# SUPPLIED TEXT:
As if to confirm this, on November 10, a US judge ruled that Twitter must give the US Justice Department access to the accounts of Twitter users linked to WikiLeaks, including Icelandic MP Birgitta Jonsdottir.

Jonsdottir told the British Guardian: “This is a huge blow for everybody that uses social media. We have to have the same civil rights online as we have offline. Imagine if the US authorities wanted to do a house search at my home, go through my private papers. There would be a hell of a fight. It’s absolutely unacceptable.”

Julian Assange has been given three weeks to apply, to the same High Court judges that made the November 3 ruling, for permission to appeal to the Supreme Court. “If they agree, then it goes up to the Supreme Court, but if they don’t, which is more likely, then in 10 days he will be in Sweden.”

# MATERIAL SHOWN:
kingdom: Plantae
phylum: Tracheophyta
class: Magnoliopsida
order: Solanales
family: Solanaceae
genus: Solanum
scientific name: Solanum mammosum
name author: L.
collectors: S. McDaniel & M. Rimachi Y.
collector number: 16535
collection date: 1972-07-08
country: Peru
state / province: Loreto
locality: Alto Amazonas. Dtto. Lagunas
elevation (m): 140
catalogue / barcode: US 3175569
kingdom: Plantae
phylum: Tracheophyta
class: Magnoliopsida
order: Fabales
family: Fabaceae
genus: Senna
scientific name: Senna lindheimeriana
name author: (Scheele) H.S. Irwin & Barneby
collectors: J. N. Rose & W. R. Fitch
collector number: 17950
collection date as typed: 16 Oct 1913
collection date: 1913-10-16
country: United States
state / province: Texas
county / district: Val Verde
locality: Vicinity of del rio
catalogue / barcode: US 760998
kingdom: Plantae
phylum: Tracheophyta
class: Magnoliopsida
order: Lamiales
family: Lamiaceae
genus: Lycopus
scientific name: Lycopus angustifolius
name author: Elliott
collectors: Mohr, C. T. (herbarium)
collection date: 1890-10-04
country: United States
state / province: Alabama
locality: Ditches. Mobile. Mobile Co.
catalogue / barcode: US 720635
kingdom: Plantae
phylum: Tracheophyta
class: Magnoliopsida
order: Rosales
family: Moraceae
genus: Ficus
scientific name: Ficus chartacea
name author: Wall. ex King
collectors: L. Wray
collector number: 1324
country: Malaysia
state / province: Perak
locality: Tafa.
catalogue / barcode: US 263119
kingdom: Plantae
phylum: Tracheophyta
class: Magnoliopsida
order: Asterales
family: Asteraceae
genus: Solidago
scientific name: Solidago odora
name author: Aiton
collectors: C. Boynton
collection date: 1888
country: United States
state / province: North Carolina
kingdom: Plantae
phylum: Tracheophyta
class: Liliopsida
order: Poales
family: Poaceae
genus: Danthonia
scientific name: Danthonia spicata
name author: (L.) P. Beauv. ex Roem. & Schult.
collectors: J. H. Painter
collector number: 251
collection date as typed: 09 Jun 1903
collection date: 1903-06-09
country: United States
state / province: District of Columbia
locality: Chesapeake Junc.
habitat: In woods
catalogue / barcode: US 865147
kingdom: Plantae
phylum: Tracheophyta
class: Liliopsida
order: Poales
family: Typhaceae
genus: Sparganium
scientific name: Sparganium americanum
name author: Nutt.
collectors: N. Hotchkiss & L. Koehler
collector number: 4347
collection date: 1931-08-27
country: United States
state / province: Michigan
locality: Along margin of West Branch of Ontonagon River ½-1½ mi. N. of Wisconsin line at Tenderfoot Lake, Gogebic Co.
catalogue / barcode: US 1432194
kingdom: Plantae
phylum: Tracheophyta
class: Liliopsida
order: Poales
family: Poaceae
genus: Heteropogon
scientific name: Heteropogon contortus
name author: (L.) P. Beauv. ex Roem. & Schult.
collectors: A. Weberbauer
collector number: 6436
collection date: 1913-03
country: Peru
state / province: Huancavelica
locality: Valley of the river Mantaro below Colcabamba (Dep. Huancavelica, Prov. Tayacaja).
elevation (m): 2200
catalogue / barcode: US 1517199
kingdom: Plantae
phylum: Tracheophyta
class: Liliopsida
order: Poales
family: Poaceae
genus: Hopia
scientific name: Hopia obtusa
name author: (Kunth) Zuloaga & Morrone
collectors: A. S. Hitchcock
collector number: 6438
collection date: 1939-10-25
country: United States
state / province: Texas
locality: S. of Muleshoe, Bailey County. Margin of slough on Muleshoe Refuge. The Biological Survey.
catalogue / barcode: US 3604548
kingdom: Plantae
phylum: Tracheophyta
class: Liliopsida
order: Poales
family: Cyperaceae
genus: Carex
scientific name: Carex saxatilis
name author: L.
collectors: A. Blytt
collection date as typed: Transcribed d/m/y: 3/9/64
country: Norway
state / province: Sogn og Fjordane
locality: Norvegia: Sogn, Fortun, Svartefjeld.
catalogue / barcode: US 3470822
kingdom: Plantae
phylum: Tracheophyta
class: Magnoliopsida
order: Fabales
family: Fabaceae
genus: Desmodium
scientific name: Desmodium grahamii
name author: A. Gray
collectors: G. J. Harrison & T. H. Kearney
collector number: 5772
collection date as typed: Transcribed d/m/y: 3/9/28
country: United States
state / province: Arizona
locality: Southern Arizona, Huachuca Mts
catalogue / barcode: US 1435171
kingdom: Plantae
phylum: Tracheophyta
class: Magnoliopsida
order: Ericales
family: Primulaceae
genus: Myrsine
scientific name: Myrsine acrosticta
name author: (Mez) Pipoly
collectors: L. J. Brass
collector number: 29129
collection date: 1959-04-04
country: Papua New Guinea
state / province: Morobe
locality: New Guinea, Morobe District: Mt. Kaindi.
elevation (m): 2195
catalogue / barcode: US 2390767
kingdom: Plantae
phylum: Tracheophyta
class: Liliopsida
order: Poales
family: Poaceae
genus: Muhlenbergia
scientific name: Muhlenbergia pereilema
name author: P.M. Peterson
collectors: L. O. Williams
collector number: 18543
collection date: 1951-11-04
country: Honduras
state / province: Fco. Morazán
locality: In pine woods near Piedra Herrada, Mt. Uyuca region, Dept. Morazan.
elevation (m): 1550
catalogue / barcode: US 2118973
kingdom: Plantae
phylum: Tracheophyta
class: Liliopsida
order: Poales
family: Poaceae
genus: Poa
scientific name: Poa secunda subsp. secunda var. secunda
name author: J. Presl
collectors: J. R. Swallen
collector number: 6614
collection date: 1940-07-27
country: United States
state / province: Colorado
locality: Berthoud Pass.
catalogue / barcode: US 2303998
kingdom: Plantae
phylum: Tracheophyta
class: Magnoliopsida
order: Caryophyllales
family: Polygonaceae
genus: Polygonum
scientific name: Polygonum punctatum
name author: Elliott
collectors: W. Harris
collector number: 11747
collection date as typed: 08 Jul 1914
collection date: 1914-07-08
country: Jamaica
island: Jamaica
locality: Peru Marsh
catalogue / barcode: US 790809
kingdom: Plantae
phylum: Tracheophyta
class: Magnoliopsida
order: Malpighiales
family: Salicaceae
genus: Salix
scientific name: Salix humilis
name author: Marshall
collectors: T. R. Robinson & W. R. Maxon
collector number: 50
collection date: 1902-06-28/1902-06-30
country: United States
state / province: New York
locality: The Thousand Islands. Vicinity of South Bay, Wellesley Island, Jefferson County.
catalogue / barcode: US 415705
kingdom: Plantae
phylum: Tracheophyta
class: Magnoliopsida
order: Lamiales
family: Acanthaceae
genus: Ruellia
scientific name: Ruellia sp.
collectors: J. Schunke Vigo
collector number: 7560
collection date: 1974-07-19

# EXPLORE THE MATERIAL:
A) Answer these questions using the WikiLeaks excerpt:
(i) On what date did a US judge rule that Twitter must give the US Justice Department access to certain accounts?
(ii) Which newspaper did Jonsdottir speak to?
(iii) How long has Julian Assange been given to apply for permission to appeal to the Supreme Court?
B) Please return the stretch of the WikiLeaks excerpt from "As if to confirm" through "MP Birgitta Jonsdottir.", copied word for word.
Answer from the text on this page and nothing else.

# ANSWERS IN ORDER:
A)
(i) November 10
(ii) The British Guardian
(iii) Three weeks

B)
As if to confirm this, on November 10, a US judge ruled that Twitter must give the US Justice Department access to the accounts of Twitter users linked to WikiLeaks, including Icelandic MP Birgitta Jonsdottir.